SOURCE RECORDS:
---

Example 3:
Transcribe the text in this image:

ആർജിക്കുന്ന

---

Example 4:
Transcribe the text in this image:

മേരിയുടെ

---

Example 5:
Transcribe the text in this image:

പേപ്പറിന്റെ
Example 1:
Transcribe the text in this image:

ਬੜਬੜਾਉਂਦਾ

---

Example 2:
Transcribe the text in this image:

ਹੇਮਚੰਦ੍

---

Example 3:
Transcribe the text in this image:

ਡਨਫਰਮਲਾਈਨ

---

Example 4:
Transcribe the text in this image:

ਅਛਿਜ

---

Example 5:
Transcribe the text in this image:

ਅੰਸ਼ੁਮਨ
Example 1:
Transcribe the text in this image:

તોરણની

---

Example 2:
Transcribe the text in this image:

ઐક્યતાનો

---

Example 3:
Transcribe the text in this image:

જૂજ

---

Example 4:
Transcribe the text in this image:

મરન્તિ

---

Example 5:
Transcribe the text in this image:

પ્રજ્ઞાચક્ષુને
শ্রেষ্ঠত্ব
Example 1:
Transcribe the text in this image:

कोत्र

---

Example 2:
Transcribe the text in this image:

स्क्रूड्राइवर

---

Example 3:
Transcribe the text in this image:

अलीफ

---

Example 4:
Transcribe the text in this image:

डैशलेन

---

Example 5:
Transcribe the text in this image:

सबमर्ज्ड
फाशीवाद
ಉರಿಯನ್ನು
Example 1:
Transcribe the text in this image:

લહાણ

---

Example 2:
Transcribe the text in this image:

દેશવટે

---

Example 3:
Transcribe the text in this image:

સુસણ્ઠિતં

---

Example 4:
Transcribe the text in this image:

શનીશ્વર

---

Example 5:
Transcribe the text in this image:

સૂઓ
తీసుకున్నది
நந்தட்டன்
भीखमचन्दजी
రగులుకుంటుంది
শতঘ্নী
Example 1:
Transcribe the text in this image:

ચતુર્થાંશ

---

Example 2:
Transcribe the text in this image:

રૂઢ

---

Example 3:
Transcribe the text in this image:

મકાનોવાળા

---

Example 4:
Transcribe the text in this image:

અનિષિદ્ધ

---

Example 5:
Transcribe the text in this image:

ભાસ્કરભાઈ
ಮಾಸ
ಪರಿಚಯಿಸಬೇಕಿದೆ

GOAL OF THE EXERCISE: Give the listing above again in full, with no word altered.

RESPONSE BOX:
---

Example 3:
Transcribe the text in this image:

ആർജിക്കുന്ന

---

Example 4:
Transcribe the text in this image:

മേരിയുടെ

---

Example 5:
Transcribe the text in this image:

പേപ്പറിന്റെ
Example 1:
Transcribe the text in this image:

ਬੜਬੜਾਉਂਦਾ

---

Example 2:
Transcribe the text in this image:

ਹੇਮਚੰਦ੍

---

Example 3:
Transcribe the text in this image:

ਡਨਫਰਮਲਾਈਨ

---

Example 4:
Transcribe the text in this image:

ਅਛਿਜ

---

Example 5:
Transcribe the text in this image:

ਅੰਸ਼ੁਮਨ
Example 1:
Transcribe the text in this image:

તોરણની

---

Example 2:
Transcribe the text in this image:

ઐક્યતાનો

---

Example 3:
Transcribe the text in this image:

જૂજ

---

Example 4:
Transcribe the text in this image:

મરન્તિ

---

Example 5:
Transcribe the text in this image:

પ્રજ્ઞાચક્ષુને
শ্রেষ্ঠত্ব
Example 1:
Transcribe the text in this image:

कोत्र

---

Example 2:
Transcribe the text in this image:

स्क्रूड्राइवर

---

Example 3:
Transcribe the text in this image:

अलीफ

---

Example 4:
Transcribe the text in this image:

डैशलेन

---

Example 5:
Transcribe the text in this image:

सबमर्ज्ड
फाशीवाद
ಉರಿಯನ್ನು
Example 1:
Transcribe the text in this image:

લહાણ

---

Example 2:
Transcribe the text in this image:

દેશવટે

---

Example 3:
Transcribe the text in this image:

સુસણ્ઠિતં

---

Example 4:
Transcribe the text in this image:

શનીશ્વર

---

Example 5:
Transcribe the text in this image:

સૂઓ
తీసుకున్నది
நந்தட்டன்
भीखमचन्दजी
రగులుకుంటుంది
শতঘ্নী
Example 1:
Transcribe the text in this image:

ચતુર્થાંશ

---

Example 2:
Transcribe the text in this image:

રૂઢ

---

Example 3:
Transcribe the text in this image:

મકાનોવાળા

---

Example 4:
Transcribe the text in this image:

અનિષિદ્ધ

---

Example 5:
Transcribe the text in this image:

ભાસ્કરભાઈ
ಮಾಸ
ಪರಿಚಯಿಸಬೇಕಿದೆ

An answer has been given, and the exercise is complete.